Painted on old timber in black letters, placed beneath a mulberry tree in the south yard of the Church of the Brethren there, someone had placed a sign reading: “McPherson College… 180 Miles South.” June joined her friends in eating mulberries straight from the tree that stretched above that sign. The subtle advertisement proved effective.
“I never really considered attending any other college,” Switzer said.
She said that 180 miles felt like a huge distance from the rural community where she grew up.
“My time at McPherson College was a life-changing experience, and although my career interest led me to nursing programs offered elsewhere, McPherson College has always been my college home,” she said. “It was the place that where the shy and socially inept person that I was, could feel accepted.”
It was also the place where she met her husband, Ed. He brought out her adventurous side, she said, and together they spent two years in Brethren Volunteer Service in Puerto Rico along with many other opportunities at home and abroad.
When she received her nursing degree from the Hutchinson Hospital School of Nursing, she went on to become a nurse at Hutchinson Hospital, specializing in emergency care.
“Working in the emergency room was the kind of nursing I liked - the unexpected, the crisis management,” she said. “I liked being so organized that no matter what happened, we’d be ready for it.”
From there, she accepted a job as director of nursing at the Hutchinson Clinic. While she didn’t like giving up as much direct patient interaction as she’d had before, she enjoyed helping other nurses to become the best caregivers they could.
Switzer said she accepted the Citation of Merit more on behalf of others rather than for herself.
“I am both honored and humbled to receive this recognition. I feel that I do so as a representative of so many other alumni for whom McPherson College has been an invaluable stepping stone in our lives,” she said. “I do believe that God leads us in our life journey if we are patient and faithful.”

Les Shenefelt ’69 (Denver, Colo.)
The career of Les Shenefelt could be a textbook example of the benefits of a liberal arts education to teach the skills essential to a broad range of careers.
He studied biology at McPherson College, then finished his career working as an accountant and financial manager for the State of Colorado from 1975 to 2008 - 32 years in public service, culminating in his role as as the Colorado State Controller.
The controller in a state is essential - managing all financial reporting, making and enforcement of financial rules for the state, handling state payroll, and generally overseeing any points where the business of state government intersects with money.
“It was something I was good at,” Shenefelt said. “I started basically as an accounting clerk and moved all the way up to state controller.”
As for how one connects science to a career in government finance, Shenefelt said his education at McPherson College gave him the foundation with the essential skills of analysis, organization and a curious mind.
“Although I didn’t go into biology or science, a lot of the scientific method I learned in biology I was able to apply later in my career,” he said.
Of course, McPherson College was more than a time of studying.
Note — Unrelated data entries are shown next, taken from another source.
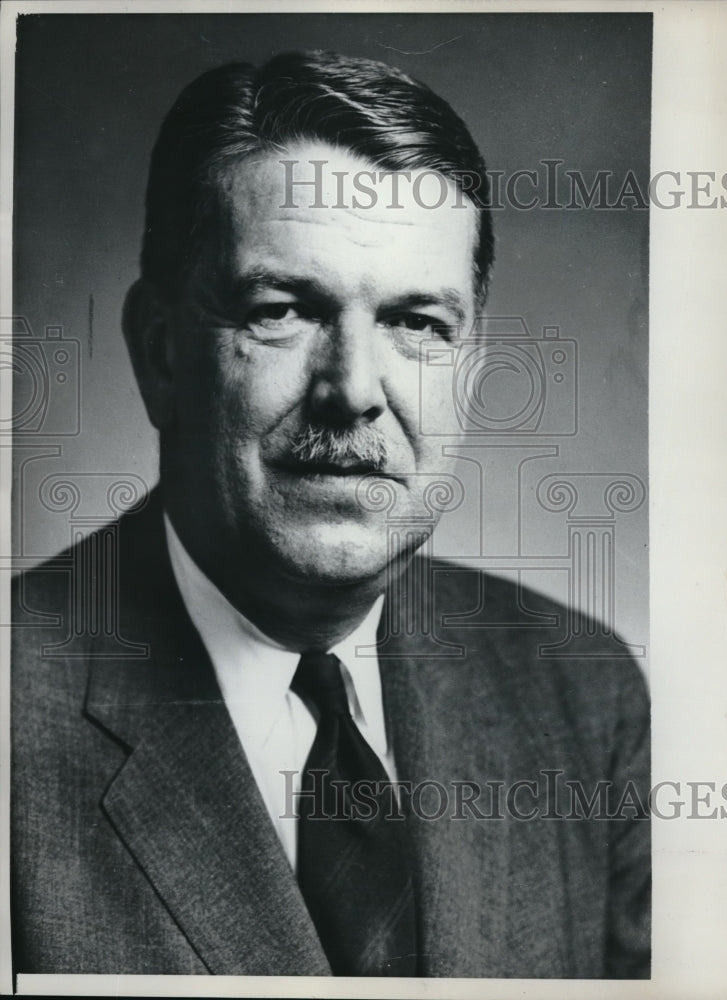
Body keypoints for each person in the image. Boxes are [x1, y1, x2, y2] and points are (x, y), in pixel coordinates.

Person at [11, 51, 650, 979]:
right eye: (282, 310)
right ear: (160, 354)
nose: (352, 391)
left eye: (418, 324)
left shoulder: (583, 697)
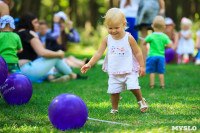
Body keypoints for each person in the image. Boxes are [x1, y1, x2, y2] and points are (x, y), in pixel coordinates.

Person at [81, 8, 148, 113]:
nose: (113, 31)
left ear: (124, 24)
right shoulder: (107, 39)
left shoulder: (128, 38)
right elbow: (99, 53)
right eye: (110, 28)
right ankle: (114, 109)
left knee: (133, 86)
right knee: (114, 91)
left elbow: (138, 52)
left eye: (116, 28)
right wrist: (89, 64)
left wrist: (142, 66)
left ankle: (140, 100)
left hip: (129, 68)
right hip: (114, 69)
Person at [16, 13, 86, 82]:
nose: (38, 25)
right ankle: (73, 76)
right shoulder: (29, 33)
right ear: (28, 23)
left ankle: (54, 77)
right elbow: (42, 52)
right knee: (55, 57)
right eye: (36, 22)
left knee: (53, 58)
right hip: (26, 71)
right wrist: (59, 54)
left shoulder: (16, 33)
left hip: (17, 71)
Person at [142, 16, 172, 89]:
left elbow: (143, 43)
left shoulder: (151, 36)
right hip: (161, 57)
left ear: (152, 26)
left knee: (152, 71)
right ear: (164, 27)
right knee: (160, 71)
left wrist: (147, 43)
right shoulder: (164, 36)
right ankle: (162, 85)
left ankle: (152, 85)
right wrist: (165, 46)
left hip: (152, 56)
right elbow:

In particular, he recalls helping to restart the pep club, a marine biology trip to the Oregon coast and late-night games of Hearts in Metzler Hall. And don’t forget working on Homecoming floats his junior year… where he met his wife, Bonnie.
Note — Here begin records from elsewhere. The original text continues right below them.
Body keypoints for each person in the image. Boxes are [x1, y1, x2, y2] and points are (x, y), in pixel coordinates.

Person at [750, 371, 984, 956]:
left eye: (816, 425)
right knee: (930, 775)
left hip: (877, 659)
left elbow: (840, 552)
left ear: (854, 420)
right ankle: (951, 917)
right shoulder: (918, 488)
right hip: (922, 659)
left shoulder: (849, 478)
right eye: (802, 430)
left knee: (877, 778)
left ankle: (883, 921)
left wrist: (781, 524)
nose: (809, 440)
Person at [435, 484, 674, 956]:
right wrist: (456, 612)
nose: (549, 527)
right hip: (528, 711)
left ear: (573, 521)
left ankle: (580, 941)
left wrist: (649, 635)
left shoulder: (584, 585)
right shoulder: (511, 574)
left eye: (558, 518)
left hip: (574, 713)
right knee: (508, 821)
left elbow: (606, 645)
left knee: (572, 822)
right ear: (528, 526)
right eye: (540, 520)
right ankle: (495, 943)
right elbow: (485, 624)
One other area where McPherson College directed his career was in developing his spirit, along with his mind. His skills in finance could have translated well to any corporation with a much larger paycheck. But MC taught him there’s more to life than the number of zeros in your salary.
“I wasn’t really interested in the corporate world,” he said. “I looked at working as comptroller as public service, and I was more interested in that than helping someone make a lot of money.”